Turkey to become 5th fastest emerging economy,world economic expert Moody’s says.

Turkey will be the fifth fastest emerging country amongst top twenty world economies at the end of 2013, Moody’s recently published report said. Turkey will reach a growth of 3-4 percent in 2013 and reach 3.5-4.5 percent in 2014, the Global Macro Outlook 2013-15 report of Moody’s announced.

At the top of the list is China with an expectation of 7-8 percent increase, followed by Indonesia in 5-6 percent, India in 4-5 percent and Saudi Arabia in 3.5-4.5 percent at the end of 2013. In 2014, China is expected again as top of the list with a growth of 7-8 percent, followed by Indonesia in 5-6 percent, India in 4.5-5.5 percent and Turkey and Saudi Arabia in 3.5-4.5 percent.


Turkey is expected to reach a growth of 3.5-4.5 percent in 2015 and become the fourth fastest emerging economy amongst twenty world economies in 2014 and 2015. The report also stated the most narrowing economy is expected to be Italy with 2-1 percent followed by the European Zone with 1 percent at the end of the year. Germany is expected to achieve a growth of 0-1 percent in the report, where US is expected to grow 1-2 percent in 2013, 2-3 percent in 2014 and 2.5-3.5 percent in 2015.
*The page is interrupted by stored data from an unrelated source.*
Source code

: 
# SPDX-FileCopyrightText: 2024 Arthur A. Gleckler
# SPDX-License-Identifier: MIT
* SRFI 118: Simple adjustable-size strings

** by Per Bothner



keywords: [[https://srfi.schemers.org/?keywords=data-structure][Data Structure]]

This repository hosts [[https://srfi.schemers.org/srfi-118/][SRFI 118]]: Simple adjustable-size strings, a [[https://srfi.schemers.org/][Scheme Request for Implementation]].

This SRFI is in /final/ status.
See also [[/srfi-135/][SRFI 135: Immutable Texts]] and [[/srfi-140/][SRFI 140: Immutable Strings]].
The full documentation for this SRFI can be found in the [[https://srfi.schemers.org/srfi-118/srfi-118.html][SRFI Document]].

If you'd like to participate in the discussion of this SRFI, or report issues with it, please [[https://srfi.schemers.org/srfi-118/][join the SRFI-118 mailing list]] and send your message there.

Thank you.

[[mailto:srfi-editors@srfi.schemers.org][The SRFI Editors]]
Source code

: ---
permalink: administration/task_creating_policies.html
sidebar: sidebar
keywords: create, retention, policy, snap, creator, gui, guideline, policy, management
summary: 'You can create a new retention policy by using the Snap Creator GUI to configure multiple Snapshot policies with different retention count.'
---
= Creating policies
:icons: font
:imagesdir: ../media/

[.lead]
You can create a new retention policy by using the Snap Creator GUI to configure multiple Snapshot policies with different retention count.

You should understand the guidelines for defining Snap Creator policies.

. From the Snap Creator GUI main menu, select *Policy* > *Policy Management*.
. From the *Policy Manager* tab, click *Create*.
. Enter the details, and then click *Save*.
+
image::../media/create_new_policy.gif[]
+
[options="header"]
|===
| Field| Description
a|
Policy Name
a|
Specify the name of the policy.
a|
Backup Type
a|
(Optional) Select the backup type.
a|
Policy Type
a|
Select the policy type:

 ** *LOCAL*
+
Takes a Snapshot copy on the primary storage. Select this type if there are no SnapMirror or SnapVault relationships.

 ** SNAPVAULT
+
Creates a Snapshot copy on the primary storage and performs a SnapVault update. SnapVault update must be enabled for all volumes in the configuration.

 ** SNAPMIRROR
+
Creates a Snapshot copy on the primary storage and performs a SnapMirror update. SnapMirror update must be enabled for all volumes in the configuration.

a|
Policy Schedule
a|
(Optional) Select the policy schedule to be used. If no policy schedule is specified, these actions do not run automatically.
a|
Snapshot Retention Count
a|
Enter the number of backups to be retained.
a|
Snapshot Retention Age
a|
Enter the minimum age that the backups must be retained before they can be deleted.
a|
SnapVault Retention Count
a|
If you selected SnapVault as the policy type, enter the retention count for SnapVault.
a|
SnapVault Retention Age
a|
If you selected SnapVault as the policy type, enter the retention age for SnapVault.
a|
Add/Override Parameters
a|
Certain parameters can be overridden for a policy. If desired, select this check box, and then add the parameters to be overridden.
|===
Following renewed concerns about the sustainability of many emerging markets’ growth models, in part associated with the potential impact of Fed tapering, the outlook for emerging markets has softened since August. While financial markets have stabilized following the delay of tapering, US monetary policy will still eventually shift back to a more ‘normal’ footing, and some emerging markets have already seen substantial falls in exchange rates and asset prices, despite partially recouping earlier losses.

The relative price effects arising from currency declines are likely to hit activity in the short term, and pose challenges for monetary policy makers over the medium term in terms of striking the right balance between inflationary risks and growth,” the report stated on further slowing in emerging market economies.